Sri Lanka’s Watawala Plantations Plc expecting to return to profit in one of its diversified dairy start up units
Sri Lanka’s Watawala Plantations Plc, which has interests in palm oil and cattle farming that benefit from import duty protection, is expecting to return to profit as milk output increase in a dairy start up unit, a local media report has stated.
The firm has reportedly made a marginal Rs. 6.8 million loss in the March quarter on revenues of Rs. 566 million as profits in palm oil was outweighed by diary losses.
Managing Director Vish Govindasamy has reportedly told shareholders that the start-up farm, Watawala Dairies now had 1,128 cows including 602 lactating milch cows.
The unit has lost Rs. 90 million, including depreciation.
“The loss is in line with the projected loss due to the lower milk yields at the commencement of the lactation cycle,” Govindasamy has told shareholders in interim accounts filed with the Colombo Stock Exchange.
However, he has noted that milk yields will go up in subsequent lactations.

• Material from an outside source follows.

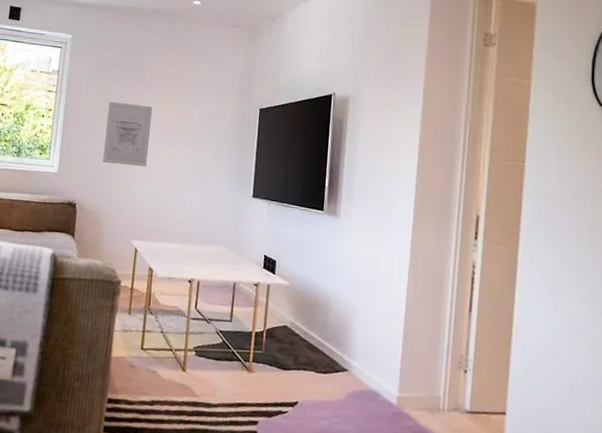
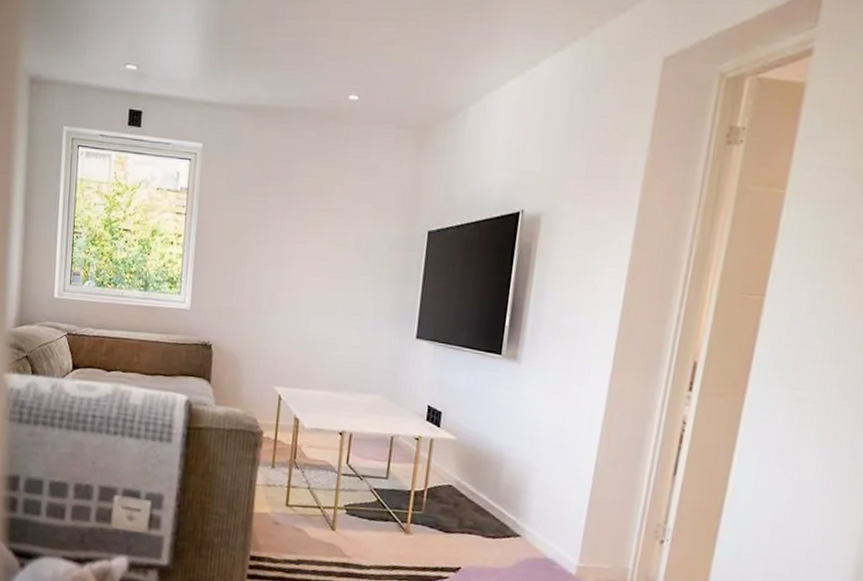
wall art: present [103,101,153,167] -> none [241,224,299,303]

A herd of 240 Australian cattle, which were added to the herd will also improve milk yields, he has been quoted as saying.

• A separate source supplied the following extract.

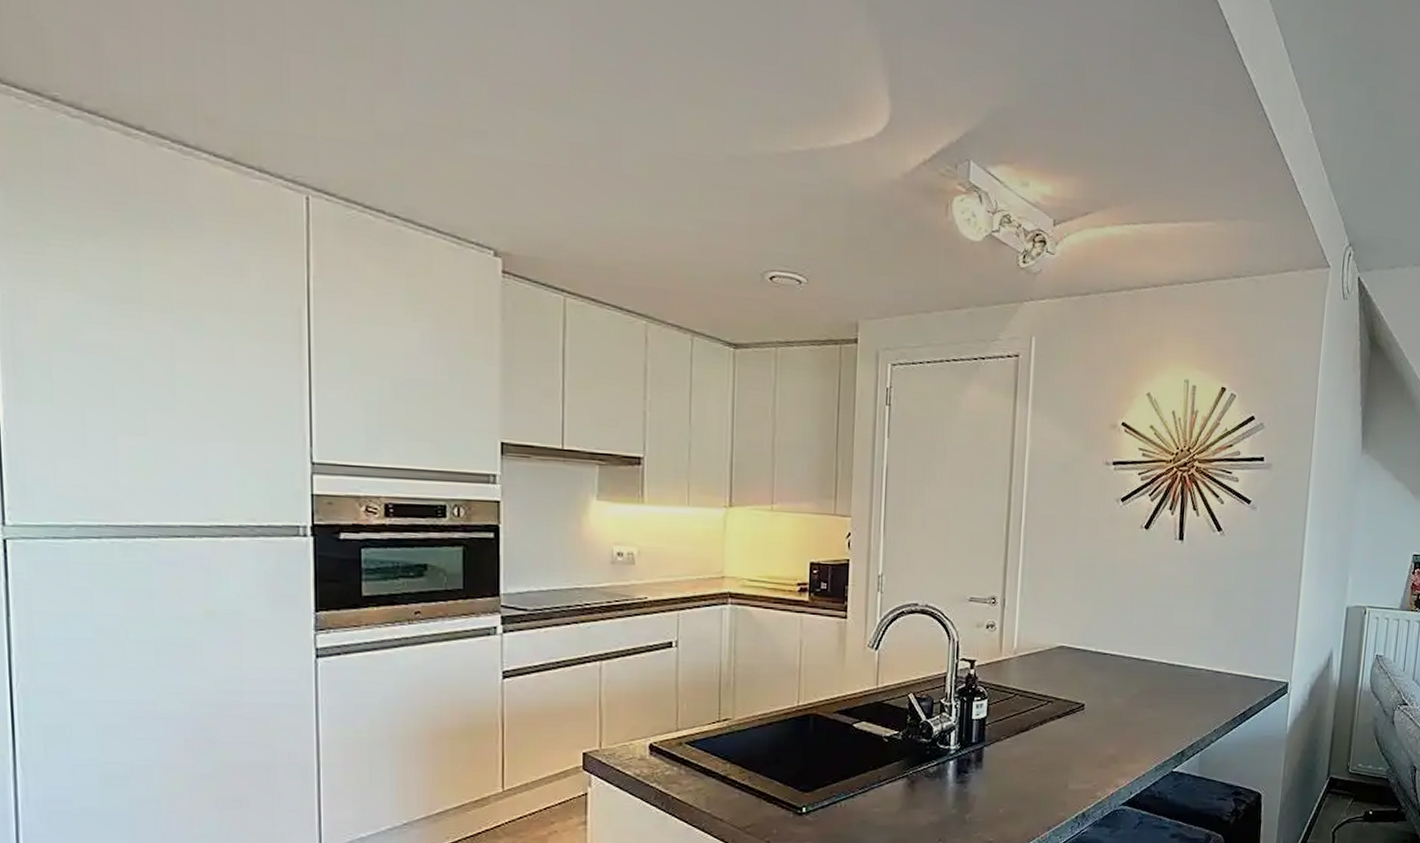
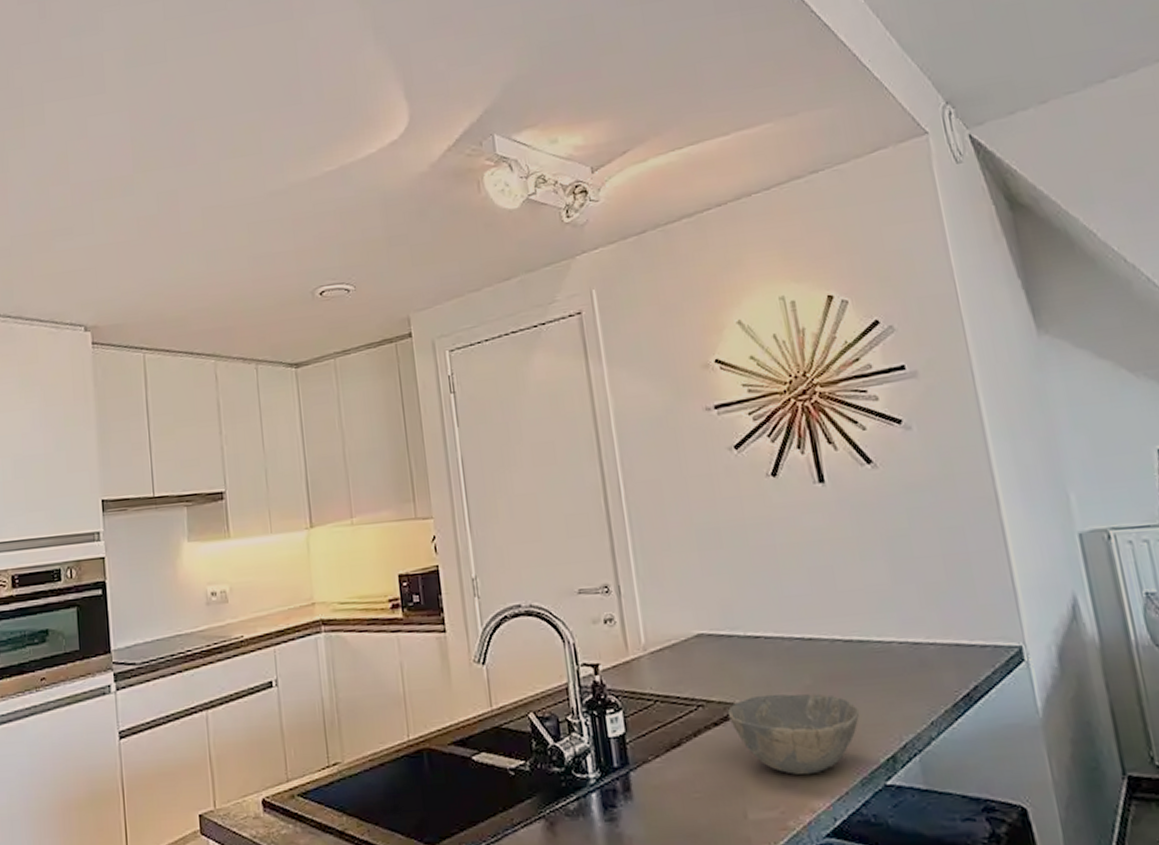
bowl: none [1070,698,1167,760] -> present [728,693,860,776]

The profits anticipated by Sri Lanka’s Watawala Plantations Plc through its start up diary unit is indicative of the diversifications undertaken by local businesses. Such expansions by local companies provide the opportunity to formulate partnerships with foreign companies. Therefore, foreign companies/investors could explore for companies engaged in diversifying their portfolio in order to form partnerships/joint ventures.